Sunday, May 6, 2012


Cutting for Stone
Abraham Verghese
(2009 Alfred A. Knopf, 560 pages)

A very long book about a medical practice in a village in Ethiopia suggests boredom. In fact, this lovingly written novel is engaging, truthful and inspirational. The surface story is of conjoined twin brothers, Marion and Shiva, whose mother, a nun,  dies in childbirth at the hands of their otherwise brilliant surgeon father, Thomas Stone. The events occur in a mission hospital that the Ethiopians call "Missing" due to the difficulty of pronouncing the word in their tongue.
The name Stone, and the title of the book derive from the Hippocratic Oath, which reads in part:
"I will not cut for stone, even for patients in whom the disease is manifest; I will leave this operation to be performed by practitioners (specialists in this art). "

Stone abandons the Mission Hospital the day of the birth, and the boys, who are physically separated from their joined heads at the time of their birth, grow to be doctors in their own right. Marion, the firstborn, achieves academic success through constant self-discipline and effort. Marion is a prodigy who has a photographic memory, and gains international fame for his medical work without attending medical school.

The boys are raised by a male and female doctor at Missing, Ghosh and Hema. Ghosh gently guides Marion into the practice of surgery, and Shiva becomes a specialist in gynecology through Hema.

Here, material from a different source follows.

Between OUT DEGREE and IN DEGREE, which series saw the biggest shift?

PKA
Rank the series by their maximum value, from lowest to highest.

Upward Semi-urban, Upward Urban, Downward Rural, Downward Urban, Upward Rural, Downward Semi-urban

The  pages of the novel are filled with detailed and moving descriptions of Ethiopia, including the flowers, plants and trees, the customs of the people, the cuisine, and the culture of  village and  city life. The recent history of that land is interwoven into the plot. But all of this is an exquisite backdrop to the masterful descriptions of the nuanced thoughts and feelings of Marion, Shiva, Ghosh and Hema. The treatment of love, jealousy and sexuality in the book is sensitive and convincing. The numerous depictions of surgery are spellbinding, as one would expect from an author who is a doctor trained in Ethiopia, India and the United States, and is a professor of medicine at Stanford University.

A reader who will take the time to experience this broad narrative will be rewarded with not only an enchanting and poignant story that is filled with emotional wisdom, but also a fascinating look inside our amazing human bodies, that are both resilient and fragile.